- [PROBLEM TO SOLVE] All of the entries below are to be copied without any alteration.

(Dataset records)
-- Opening Marker --

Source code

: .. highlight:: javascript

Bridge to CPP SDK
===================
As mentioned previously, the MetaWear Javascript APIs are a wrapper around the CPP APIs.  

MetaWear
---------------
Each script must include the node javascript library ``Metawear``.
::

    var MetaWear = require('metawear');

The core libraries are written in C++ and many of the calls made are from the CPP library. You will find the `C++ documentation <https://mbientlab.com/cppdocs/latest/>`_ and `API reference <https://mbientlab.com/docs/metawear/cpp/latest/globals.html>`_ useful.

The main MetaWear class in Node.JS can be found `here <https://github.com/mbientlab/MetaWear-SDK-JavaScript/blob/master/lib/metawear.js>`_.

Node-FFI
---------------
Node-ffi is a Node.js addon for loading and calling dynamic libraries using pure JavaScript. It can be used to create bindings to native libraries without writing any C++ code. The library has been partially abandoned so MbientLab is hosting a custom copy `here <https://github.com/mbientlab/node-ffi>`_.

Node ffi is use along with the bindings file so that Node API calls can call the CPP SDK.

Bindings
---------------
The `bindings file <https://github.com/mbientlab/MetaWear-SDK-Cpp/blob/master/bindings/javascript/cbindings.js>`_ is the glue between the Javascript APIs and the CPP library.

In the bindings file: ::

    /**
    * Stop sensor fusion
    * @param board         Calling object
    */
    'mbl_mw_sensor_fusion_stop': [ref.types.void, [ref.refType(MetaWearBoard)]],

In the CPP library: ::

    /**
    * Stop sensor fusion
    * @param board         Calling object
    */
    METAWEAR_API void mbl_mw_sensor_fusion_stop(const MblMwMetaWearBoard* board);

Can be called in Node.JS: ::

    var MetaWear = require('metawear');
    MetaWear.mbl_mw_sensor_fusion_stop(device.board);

-- Closing Marker --

- [EXERCISE OUTPUT]
Source code

: .. highlight:: javascript

Bridge to CPP SDK
===================
As mentioned previously, the MetaWear Javascript APIs are a wrapper around the CPP APIs.  

MetaWear
---------------
Each script must include the node javascript library ``Metawear``.
::

    var MetaWear = require('metawear');

The core libraries are written in C++ and many of the calls made are from the CPP library. You will find the `C++ documentation <https://mbientlab.com/cppdocs/latest/>`_ and `API reference <https://mbientlab.com/docs/metawear/cpp/latest/globals.html>`_ useful.

The main MetaWear class in Node.JS can be found `here <https://github.com/mbientlab/MetaWear-SDK-JavaScript/blob/master/lib/metawear.js>`_.

Node-FFI
---------------
Node-ffi is a Node.js addon for loading and calling dynamic libraries using pure JavaScript. It can be used to create bindings to native libraries without writing any C++ code. The library has been partially abandoned so MbientLab is hosting a custom copy `here <https://github.com/mbientlab/node-ffi>`_.

Node ffi is use along with the bindings file so that Node API calls can call the CPP SDK.

Bindings
---------------
The `bindings file <https://github.com/mbientlab/MetaWear-SDK-Cpp/blob/master/bindings/javascript/cbindings.js>`_ is the glue between the Javascript APIs and the CPP library.

In the bindings file: ::

    /**
    * Stop sensor fusion
    * @param board         Calling object
    */
    'mbl_mw_sensor_fusion_stop': [ref.types.void, [ref.refType(MetaWearBoard)]],

In the CPP library: ::

    /**
    * Stop sensor fusion
    * @param board         Calling object
    */
    METAWEAR_API void mbl_mw_sensor_fusion_stop(const MblMwMetaWearBoard* board);

Can be called in Node.JS: ::

    var MetaWear = require('metawear');
    MetaWear.mbl_mw_sensor_fusion_stop(device.board);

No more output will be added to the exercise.